Member of the Legislative Assembly of Manitoba for Virden
- In office March 18, 1986 – September 11, 1990
- Preceded by: Harry Graham
- Succeeded by: Riding Abolished

Personal details
- Born: July 15, 1940 (age 85) Shoal Lake, Manitoba
- Alma mater: University of Manitoba University of Illinois

= Glen Findlay =

Canadian politician

Glen Marshall Findlay (born July 15, 1940) is a politician in Manitoba, Canada. He was a member of the Legislative Assembly of Manitoba from 1986 to 1999, and a cabinet minister in the government of Gary Filmon from 1988 to 1999.
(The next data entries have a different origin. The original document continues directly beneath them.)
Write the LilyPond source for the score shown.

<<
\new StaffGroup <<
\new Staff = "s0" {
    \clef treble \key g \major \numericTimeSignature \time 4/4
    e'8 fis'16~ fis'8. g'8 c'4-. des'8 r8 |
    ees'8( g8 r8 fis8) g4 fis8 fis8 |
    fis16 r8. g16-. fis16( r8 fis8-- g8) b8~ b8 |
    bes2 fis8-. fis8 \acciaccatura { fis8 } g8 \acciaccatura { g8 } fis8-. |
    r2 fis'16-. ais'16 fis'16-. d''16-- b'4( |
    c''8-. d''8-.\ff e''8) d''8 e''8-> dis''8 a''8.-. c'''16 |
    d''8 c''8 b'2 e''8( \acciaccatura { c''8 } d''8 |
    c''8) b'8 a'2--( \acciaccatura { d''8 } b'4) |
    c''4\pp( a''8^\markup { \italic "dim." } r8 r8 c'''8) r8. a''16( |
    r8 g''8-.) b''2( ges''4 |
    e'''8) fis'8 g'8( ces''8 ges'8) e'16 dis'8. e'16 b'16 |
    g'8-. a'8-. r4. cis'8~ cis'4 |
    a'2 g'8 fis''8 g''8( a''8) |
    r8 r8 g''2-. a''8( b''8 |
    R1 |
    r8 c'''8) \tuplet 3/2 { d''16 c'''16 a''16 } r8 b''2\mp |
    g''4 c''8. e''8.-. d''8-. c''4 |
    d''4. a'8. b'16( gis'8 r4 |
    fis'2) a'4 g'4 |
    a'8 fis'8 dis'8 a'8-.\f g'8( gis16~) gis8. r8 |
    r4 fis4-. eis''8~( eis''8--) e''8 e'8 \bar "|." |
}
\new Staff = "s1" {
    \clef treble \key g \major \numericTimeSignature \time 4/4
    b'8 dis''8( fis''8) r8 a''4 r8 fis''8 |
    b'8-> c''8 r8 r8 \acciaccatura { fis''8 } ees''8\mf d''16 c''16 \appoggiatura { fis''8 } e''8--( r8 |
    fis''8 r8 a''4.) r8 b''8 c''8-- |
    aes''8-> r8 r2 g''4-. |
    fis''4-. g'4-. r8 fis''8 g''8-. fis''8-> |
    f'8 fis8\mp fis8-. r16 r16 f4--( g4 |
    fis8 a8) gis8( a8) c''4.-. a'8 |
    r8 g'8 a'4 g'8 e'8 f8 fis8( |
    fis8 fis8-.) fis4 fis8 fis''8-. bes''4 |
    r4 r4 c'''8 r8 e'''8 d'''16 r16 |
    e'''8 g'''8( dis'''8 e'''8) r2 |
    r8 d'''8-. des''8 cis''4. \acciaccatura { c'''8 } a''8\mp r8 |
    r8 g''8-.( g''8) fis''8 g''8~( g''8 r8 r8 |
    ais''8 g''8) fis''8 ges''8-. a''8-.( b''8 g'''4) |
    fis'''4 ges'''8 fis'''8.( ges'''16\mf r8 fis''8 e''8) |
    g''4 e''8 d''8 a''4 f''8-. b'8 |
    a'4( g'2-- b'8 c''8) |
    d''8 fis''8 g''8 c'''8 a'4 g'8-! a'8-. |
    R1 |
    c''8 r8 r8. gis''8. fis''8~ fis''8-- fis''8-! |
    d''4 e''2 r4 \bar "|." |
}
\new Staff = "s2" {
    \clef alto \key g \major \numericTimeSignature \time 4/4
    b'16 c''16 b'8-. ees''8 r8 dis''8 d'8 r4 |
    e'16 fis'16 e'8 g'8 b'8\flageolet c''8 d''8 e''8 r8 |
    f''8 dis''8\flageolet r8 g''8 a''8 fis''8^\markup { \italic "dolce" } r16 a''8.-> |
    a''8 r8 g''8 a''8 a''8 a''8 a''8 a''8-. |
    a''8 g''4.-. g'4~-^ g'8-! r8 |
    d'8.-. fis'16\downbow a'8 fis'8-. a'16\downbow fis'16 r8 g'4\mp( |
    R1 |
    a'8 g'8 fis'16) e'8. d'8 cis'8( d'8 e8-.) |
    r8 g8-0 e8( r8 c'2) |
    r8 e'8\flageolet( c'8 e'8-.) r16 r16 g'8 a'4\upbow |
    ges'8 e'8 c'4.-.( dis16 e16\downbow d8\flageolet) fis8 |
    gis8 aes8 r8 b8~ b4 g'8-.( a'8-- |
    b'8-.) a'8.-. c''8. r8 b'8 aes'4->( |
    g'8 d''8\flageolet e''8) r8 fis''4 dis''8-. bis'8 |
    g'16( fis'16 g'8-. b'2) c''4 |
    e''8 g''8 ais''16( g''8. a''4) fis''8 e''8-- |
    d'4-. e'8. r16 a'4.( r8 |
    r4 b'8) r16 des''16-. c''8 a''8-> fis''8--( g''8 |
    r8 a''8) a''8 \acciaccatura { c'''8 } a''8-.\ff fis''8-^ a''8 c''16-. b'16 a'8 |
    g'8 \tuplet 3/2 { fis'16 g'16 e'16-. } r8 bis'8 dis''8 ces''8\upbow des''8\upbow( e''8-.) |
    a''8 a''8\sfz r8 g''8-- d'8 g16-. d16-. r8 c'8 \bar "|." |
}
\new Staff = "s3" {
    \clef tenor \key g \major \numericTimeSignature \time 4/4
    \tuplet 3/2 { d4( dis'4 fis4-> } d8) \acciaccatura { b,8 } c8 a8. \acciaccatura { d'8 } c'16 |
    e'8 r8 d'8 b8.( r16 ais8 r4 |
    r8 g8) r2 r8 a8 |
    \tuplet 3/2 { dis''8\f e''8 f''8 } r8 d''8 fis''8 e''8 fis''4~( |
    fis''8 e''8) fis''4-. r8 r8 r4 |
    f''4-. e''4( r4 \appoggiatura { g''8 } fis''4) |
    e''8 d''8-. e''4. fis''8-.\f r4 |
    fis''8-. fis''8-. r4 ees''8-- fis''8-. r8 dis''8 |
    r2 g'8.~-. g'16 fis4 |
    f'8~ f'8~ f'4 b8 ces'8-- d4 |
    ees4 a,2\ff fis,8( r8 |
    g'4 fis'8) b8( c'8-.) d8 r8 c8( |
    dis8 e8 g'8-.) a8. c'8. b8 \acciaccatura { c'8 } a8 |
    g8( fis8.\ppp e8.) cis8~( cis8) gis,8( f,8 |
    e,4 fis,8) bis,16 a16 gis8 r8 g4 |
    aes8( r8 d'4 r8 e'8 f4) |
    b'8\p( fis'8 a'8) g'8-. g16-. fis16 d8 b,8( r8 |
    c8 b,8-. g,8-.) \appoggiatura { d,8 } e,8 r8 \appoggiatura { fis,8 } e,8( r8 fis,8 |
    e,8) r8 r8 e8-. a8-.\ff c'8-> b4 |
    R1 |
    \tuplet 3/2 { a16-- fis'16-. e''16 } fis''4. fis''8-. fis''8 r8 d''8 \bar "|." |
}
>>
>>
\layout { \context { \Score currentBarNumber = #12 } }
The son of Marshall F. Findlay and Verna B. Cochrane, he was born in Shoal Lake, Manitoba, and was educated at the University of Manitoba and the University of Illinois. He worked as a farmer on his family's 5,000 acre beef farm after returning to the province, and was a professor in the Faculty of Agriculture at the University of Manitoba from 1970 to 1977. He married Katherine E. Kennedy.

Findlay was first elected to the Manitoba legislature in the provincial election of 1986, easily winning the rural riding of Virden as a Progressive Conservative. The election was narrowly won by the New Democratic Party under Howard Pawley, and Findlay joined 25 other Conservatives in the official opposition.

The Pawley government fell in 1988, when disgruntled backbencher Jim Walding voted against his own government. Findlay was re-elected without difficulty in the general election which followed, and was appointed Minister of Agriculture with responsibility for the Manitoba Telephone System on May 9, 1988.

The Virden riding was eliminated by redistribution in the 1990 election and Findlay ran in the riding of Springfield, where he defeated NDP candidate Deborah Barron-McNabb by almost 2,000 votes. He endorsed Jean Charest's bid to lead the Progressive Conservative Party of Canada in June 1993.

On September 10, 1993, he was named Minister of Highways and Transportation, retaining responsibility for the provincial telephone system. He was re-elected in the provincial election of 1995, again defeating his NDP opponent by about 2000 votes. In 1996, Findlay was responsible for coordinating the government's highly controversial decision to sell the MTS.

Findlay left cabinet on February 5, 1999, and did not seek re-election later in the year. In 2000, he was appointed to a federal panel reviewing the Canada Transportation Act. In 2006, he was appointed by the federal government to the board of directors of the Canadian Wheat Board.